I rated Lowe well enough to be an AB. Remember we were picking the likes of George Bridge above such players so theres no disputing a lot of bad decisions have been made by those last two coaches. Does a team like the ABs need a finicky winger who you have to adapt and change a lot of your style with to get benefit from? No, not really. But he still would have been a basic improvement on players like even Savea at the tail of his career, Bridge, and could even have converted into the answer of replacing Beauden at the back. Instead we persisted with NMS, Naholo, Havili, Reece, all players we would have cared even less about losing and all because Rieko had Lowe's number 11 jersey nailed down.


He was of course only 23 when he decided to leave, it was back in the beggining of the period they had started retaining players (from 2018 onwards I think, they came out saying theyre going to be more aggressive at some point). So he might, all of them, only just missed out.


The main point that Ed made is that situations like Lowe's, Aki's, JGP's, aren't going to happen in future. That's a bit of a "NZ" only problem, because those players need to reach such a high standard to be chosen by the All Blacks, were as a country like Ireland wants them a lot earlier like that. This is basically the 'ready in 3 years' concept Ireland relied on, versus the '5 years and they've left' concept' were that player is now ready to be chosen by the All Blacks (given a contract to play Super, ala SBW, and hopefully Manu).
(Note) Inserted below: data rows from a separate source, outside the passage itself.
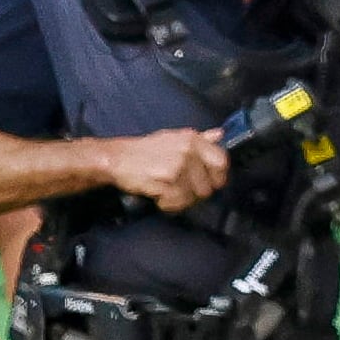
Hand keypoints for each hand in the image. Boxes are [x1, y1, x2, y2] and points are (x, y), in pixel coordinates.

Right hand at [105, 127, 230, 212]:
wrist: (116, 158)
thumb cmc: (144, 151)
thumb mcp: (173, 138)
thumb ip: (199, 139)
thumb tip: (219, 135)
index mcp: (192, 139)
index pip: (222, 162)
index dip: (217, 177)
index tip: (208, 182)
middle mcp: (188, 151)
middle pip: (209, 185)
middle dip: (196, 192)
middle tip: (181, 189)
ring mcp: (178, 166)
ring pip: (193, 196)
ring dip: (181, 200)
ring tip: (168, 191)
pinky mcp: (167, 181)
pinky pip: (178, 202)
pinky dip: (168, 204)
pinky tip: (160, 196)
The 'mercenary' thing that will take longer to expire, and which I was referring to, is the grandparents rule. The new kids coming through now aren't going to have as many gp born overseas, so the amount of players that can leave with a prospect of International rugby offer are going to drop dramatically at some point. All these kiwi fellas playing for a PI, is going to stop sadly.


The new era problem that will replace those old concerns is now French and Japanese clubs (doing the same as NRL teams have done for decades by) picking kids out of school. The problem here is not so much a national identity one, than it is a farm system where 9 in 10 players are left with nothing. A stunted education and no support in a foreign country (well they'll get kicked out of those countries were they don't in Australia).


It's the same sort of situation were NZ would be the big guy, but there weren't many downsides with it. The only one I can think was brought up but a poster on this site, I can't recall who it was, but he seemed to know a lot of kids coming from the Islands weren't really given the capability to fly back home during school xms holidays etc. That is probably something that should be fixed by the union. Otherwise getting someone like Fakatava over here for his last year of school definitely results in NZ being able to pick the cherries off the top but it also allows that player to develop and be able to represent Tonga and under age and possibly even later in his career. Where as a kid being taken from NZ is arguably going to be worse off in every respect other than perhaps money. Not going to develop as a person, not going to develop as a player as much, so I have a lotof sympathy for NZs case that I don't include them in that group but I certainly see where you're coming from and it encourages other countries to think they can do the same while not realising they're making a much worse experience/situation.